==== Entries shown

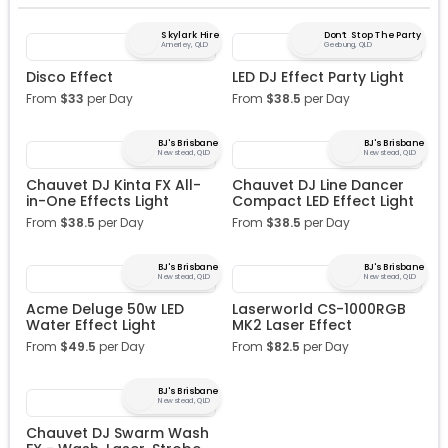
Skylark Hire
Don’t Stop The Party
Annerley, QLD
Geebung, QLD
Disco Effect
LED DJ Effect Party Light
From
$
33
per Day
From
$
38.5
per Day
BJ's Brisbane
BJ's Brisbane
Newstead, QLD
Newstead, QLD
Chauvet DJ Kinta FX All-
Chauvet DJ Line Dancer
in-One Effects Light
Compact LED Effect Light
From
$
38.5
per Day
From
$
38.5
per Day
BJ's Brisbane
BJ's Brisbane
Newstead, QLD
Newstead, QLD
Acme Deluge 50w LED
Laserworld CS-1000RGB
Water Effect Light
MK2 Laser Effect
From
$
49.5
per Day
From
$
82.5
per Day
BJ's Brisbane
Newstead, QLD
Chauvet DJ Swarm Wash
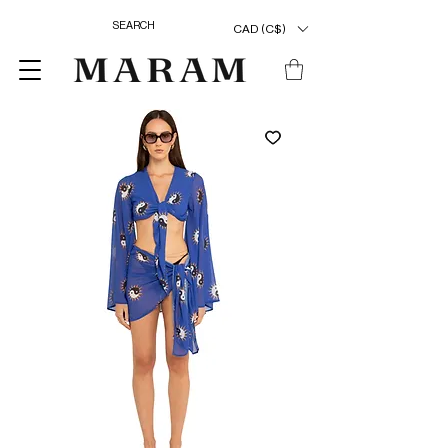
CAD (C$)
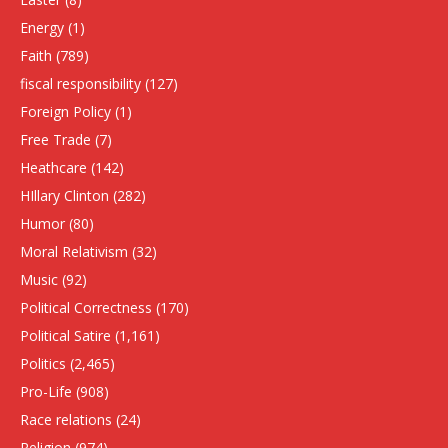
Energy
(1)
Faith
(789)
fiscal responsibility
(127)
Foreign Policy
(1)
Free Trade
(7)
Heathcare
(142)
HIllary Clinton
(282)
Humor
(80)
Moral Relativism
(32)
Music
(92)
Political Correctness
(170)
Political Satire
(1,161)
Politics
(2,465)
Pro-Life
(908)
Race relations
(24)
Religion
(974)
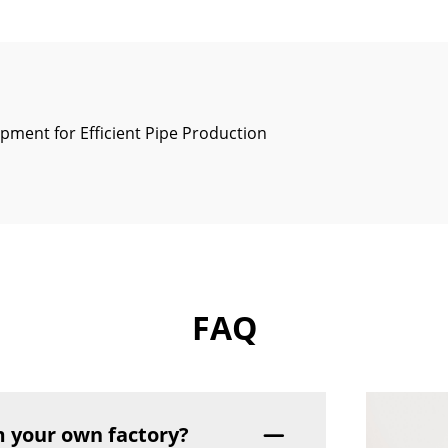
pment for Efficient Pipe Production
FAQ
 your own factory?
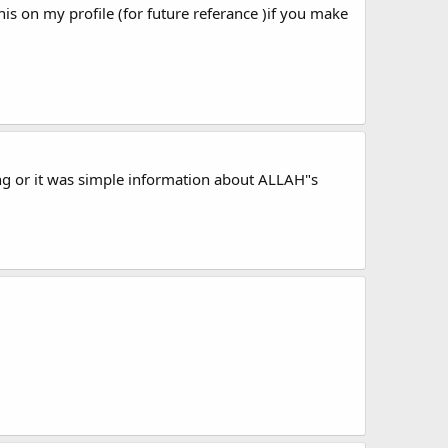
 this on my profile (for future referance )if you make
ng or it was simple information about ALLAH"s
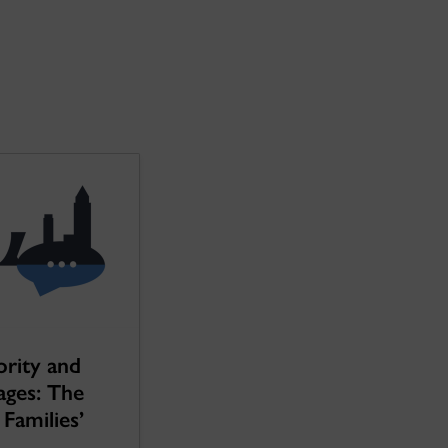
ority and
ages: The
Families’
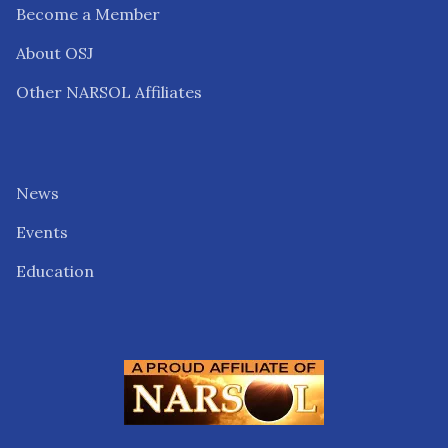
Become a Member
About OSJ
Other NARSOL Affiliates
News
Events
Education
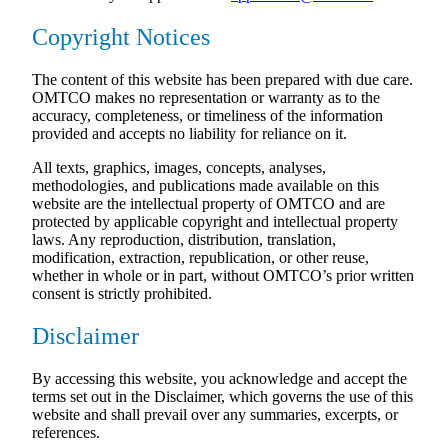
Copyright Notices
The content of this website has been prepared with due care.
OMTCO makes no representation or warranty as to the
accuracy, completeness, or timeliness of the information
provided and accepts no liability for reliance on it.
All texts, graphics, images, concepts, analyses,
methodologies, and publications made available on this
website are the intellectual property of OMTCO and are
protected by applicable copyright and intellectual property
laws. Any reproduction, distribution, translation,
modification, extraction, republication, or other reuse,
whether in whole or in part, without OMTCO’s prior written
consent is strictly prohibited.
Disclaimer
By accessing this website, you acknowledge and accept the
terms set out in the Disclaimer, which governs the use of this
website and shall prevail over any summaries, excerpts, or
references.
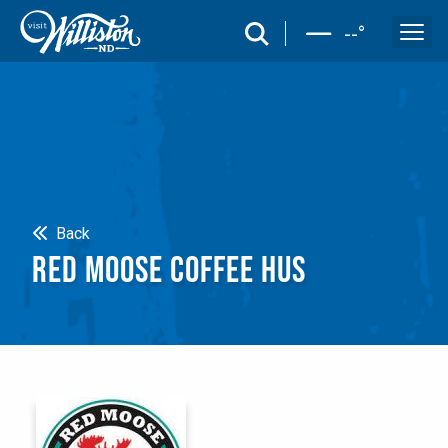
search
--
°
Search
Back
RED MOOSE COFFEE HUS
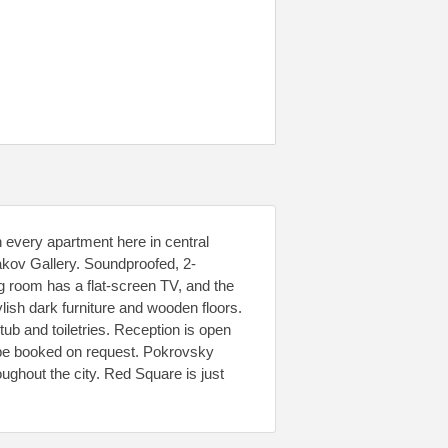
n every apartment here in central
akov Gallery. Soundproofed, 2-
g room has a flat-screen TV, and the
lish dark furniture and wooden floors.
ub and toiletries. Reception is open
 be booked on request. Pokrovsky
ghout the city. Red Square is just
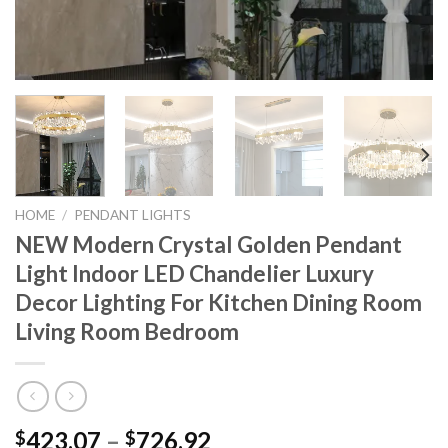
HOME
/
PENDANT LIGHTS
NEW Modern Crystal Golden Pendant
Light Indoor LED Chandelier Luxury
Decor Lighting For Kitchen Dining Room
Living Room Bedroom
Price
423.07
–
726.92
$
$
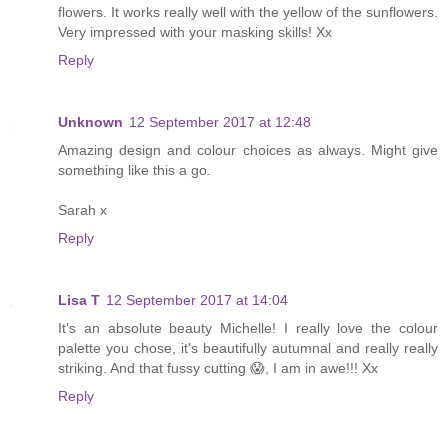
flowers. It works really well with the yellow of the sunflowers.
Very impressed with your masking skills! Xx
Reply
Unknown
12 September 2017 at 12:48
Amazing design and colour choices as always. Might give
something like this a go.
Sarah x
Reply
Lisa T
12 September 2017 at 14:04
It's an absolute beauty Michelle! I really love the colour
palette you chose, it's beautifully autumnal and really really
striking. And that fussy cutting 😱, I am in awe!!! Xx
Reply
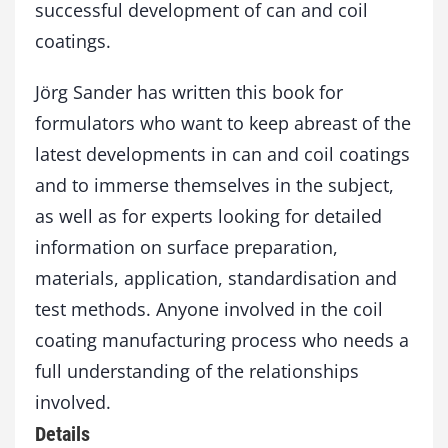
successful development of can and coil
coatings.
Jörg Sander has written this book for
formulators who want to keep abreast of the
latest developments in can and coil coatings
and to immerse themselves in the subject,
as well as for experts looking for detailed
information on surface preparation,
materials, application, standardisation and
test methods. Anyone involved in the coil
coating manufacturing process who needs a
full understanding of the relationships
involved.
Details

========

▶ [What to do] Search the listing above for the string "really" and copy each line that has it.

▶ [Response to the exercise]
flowers. It works really well with the yellow of the sunflowers.
It's an absolute beauty Michelle! I really love the colour
palette you chose, it's beautifully autumnal and really really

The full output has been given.